- [Instructions to follow]:
Only text is carried over. Reproduce the entries below exactly.

────────────────

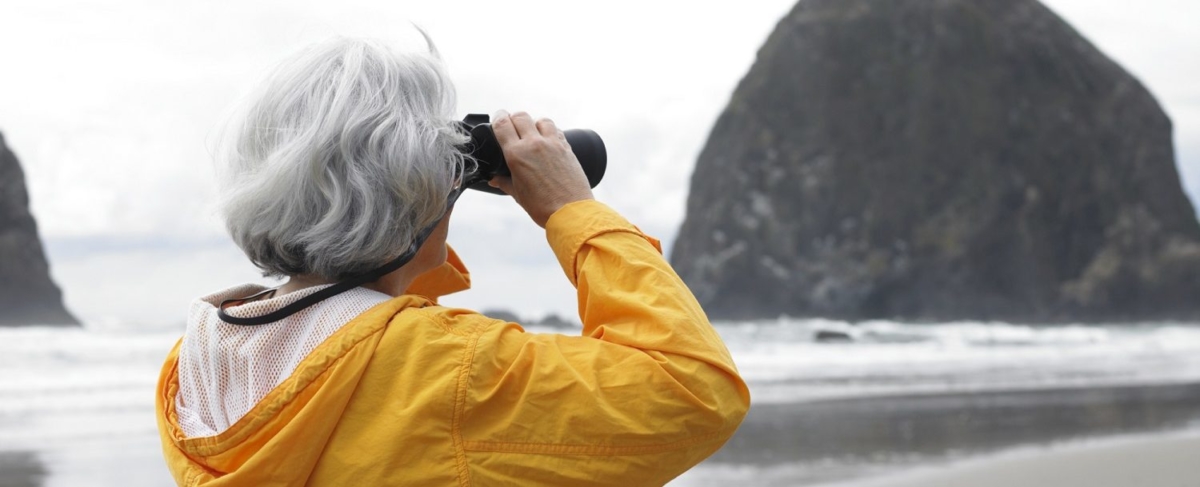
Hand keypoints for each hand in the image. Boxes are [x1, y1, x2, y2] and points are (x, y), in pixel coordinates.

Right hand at [487, 110, 593, 226]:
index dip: (498, 118)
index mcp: (517, 154)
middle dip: (514, 119)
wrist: (570, 212)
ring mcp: (553, 144)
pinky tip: (548, 142)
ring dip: (534, 124)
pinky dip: (550, 132)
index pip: (503, 124)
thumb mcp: (518, 194)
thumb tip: (493, 179)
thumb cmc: (542, 206)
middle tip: (513, 127)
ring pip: (541, 120)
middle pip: (521, 116)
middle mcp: (534, 144)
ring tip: (533, 134)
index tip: (498, 120)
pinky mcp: (567, 148)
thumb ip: (504, 182)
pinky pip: (557, 131)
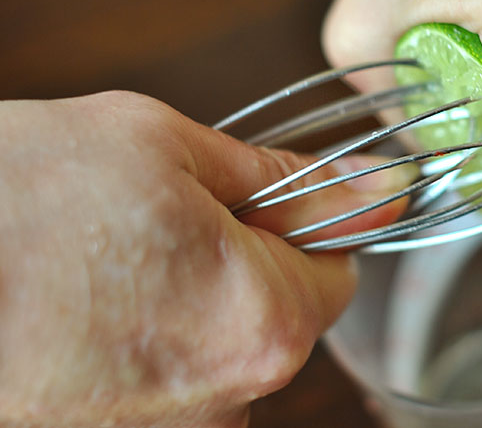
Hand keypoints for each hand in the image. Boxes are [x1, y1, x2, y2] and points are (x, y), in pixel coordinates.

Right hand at [0, 92, 408, 426]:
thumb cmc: (10, 198)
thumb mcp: (161, 148)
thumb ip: (283, 179)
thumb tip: (376, 187)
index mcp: (260, 321)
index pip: (338, 274)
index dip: (306, 229)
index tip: (269, 205)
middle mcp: (223, 405)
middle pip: (274, 321)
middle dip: (238, 268)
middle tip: (157, 224)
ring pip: (211, 358)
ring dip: (179, 310)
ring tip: (99, 269)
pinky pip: (154, 393)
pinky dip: (131, 351)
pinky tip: (75, 314)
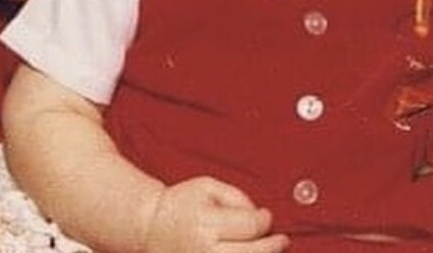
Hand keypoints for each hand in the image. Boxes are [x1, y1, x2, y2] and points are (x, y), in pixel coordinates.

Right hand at [142, 177, 287, 252]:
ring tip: (270, 251)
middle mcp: (204, 251)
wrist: (150, 228)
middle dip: (272, 246)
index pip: (250, 226)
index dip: (265, 221)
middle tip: (282, 240)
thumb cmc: (182, 203)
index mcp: (205, 223)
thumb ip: (237, 197)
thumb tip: (260, 215)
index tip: (267, 216)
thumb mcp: (208, 186)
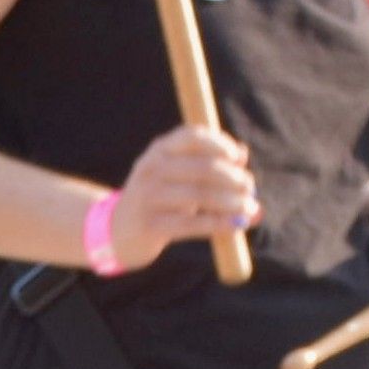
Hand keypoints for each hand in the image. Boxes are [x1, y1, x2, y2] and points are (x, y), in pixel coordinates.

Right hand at [101, 124, 260, 274]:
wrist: (119, 232)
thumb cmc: (161, 199)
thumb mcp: (179, 175)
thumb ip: (209, 162)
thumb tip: (243, 154)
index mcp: (159, 150)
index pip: (192, 136)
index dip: (219, 143)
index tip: (238, 157)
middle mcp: (151, 169)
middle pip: (201, 167)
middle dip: (232, 177)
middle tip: (250, 187)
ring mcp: (149, 197)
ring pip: (199, 195)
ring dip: (231, 203)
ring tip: (249, 209)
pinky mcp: (150, 225)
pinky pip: (191, 224)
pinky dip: (218, 224)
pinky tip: (235, 227)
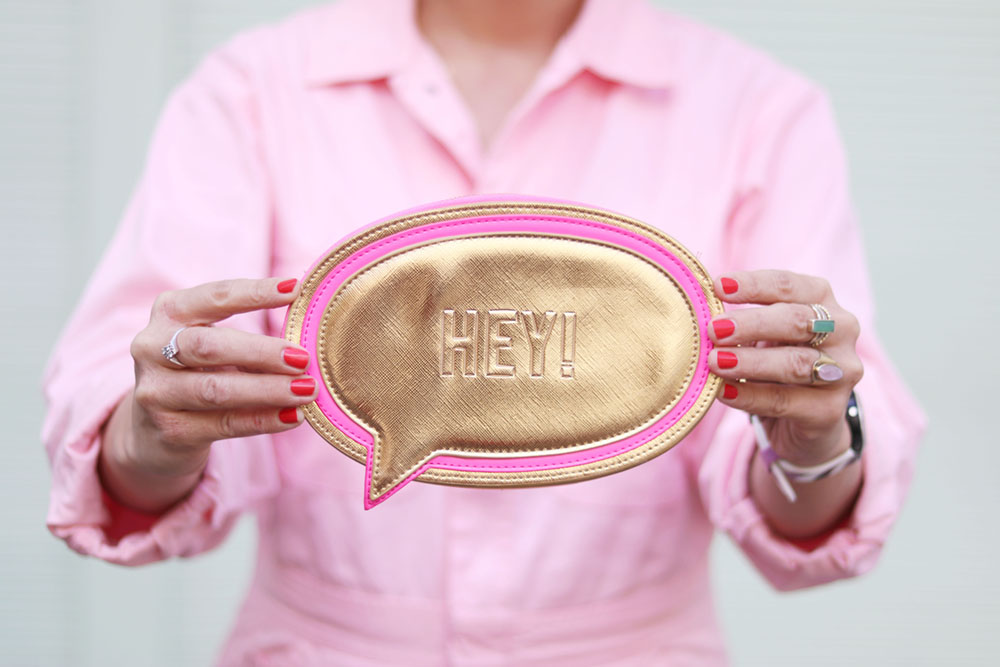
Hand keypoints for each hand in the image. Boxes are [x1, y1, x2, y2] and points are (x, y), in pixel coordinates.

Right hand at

────────────────

- [Output]:
Hand keypoints for each hand in the image. Boxes are [x1, y1, x2, y2] and points are (x, y), in pixel coordinates.

Right hand at [487, 110, 593, 226]:
index dip: (498, 118)
index mcp: (517, 154)
middle dip: (514, 119)
wrist: (570, 212)
ring mcp: (553, 144)
pinky tip: (548, 142)
ring dip: (534, 124)
pinky dip: (550, 132)
index pip: (503, 124)
thumb mcp: (518, 194)
thumb tip: (493, 179)
thumb cmc: (542, 206)
middle tip: (513, 127)
ring pip: (541, 120)
middle pip: (521, 116)
middle mcp: (534, 144)
ring tip: (533, 134)
index tip: (498, 120)
pinky mcp: (567, 148)
thumb ip: (504, 182)
pinky pip: (557, 131)
Hand keypoints for each hand in the image. Boxes are [x1, y1, x2, y2] and points are (x, y), in pixel coordinates.

Right hand at [0, 92, 408, 426]:
thumb cmc: (10, 198)
thumb mcp: (161, 148)
thumb ip: (283, 179)
thumb tip: (376, 187)
index mcp: (260, 321)
index pip: (338, 274)
index dip: (306, 229)
index tip: (269, 205)
middle mcp: (223, 405)
middle pip: (274, 321)
middle dip: (238, 268)
middle tip: (157, 224)
ring pip: (211, 358)
ring dip: (179, 310)
ring tip: (99, 269)
pinky pip: (154, 393)
pinky dip: (131, 351)
pinky tip: (75, 314)
Hand keypoints for each hand in the image. Boxes are [x1, y1, x2, y2] and points are (x, y), in pixel coordinates.

Right hand at [142, 177, 287, 252]:
ring tip: (270, 251)
middle mcp: (204, 251)
wrist: (150, 228)
middle dip: (272, 246)
index pip: (250, 226)
index dip: (265, 221)
middle tip: (282, 240)
thumb cmc: (182, 203)
index mcp: (205, 223)
thumb ip: (237, 197)
thumb tip: (260, 215)
index tip: (267, 216)
thumb mcp: (208, 186)
Hand keypoints for each hand in the image. Boxes are [x1, y1, x2, y2] and points are (x, y), in pixel coordinates.

Right hand at [101, 124, 260, 274]:
wrist: (119, 232)
thumb cmc: (161, 199)
thumb mcp: (179, 175)
thumb ip: (209, 162)
thumb tip: (243, 154)
index mcp: (159, 150)
index pip: (192, 136)
index dip: (219, 143)
index tip: (238, 157)
middle mcp: (151, 169)
middle pip: (201, 167)
middle dip: (232, 177)
middle tip: (250, 187)
ring mcp: (149, 197)
ring pip: (199, 195)
ring dip: (231, 203)
ring tip: (249, 209)
pinky mcp: (150, 225)
pinky pip: (191, 224)
pinky dip: (218, 224)
pinky tip: (235, 227)
Hand keypoints for each hand in the image. Boxes are [x1, y1, x2, y2] and points are (x, y), in pixel coordinates.

Right hand at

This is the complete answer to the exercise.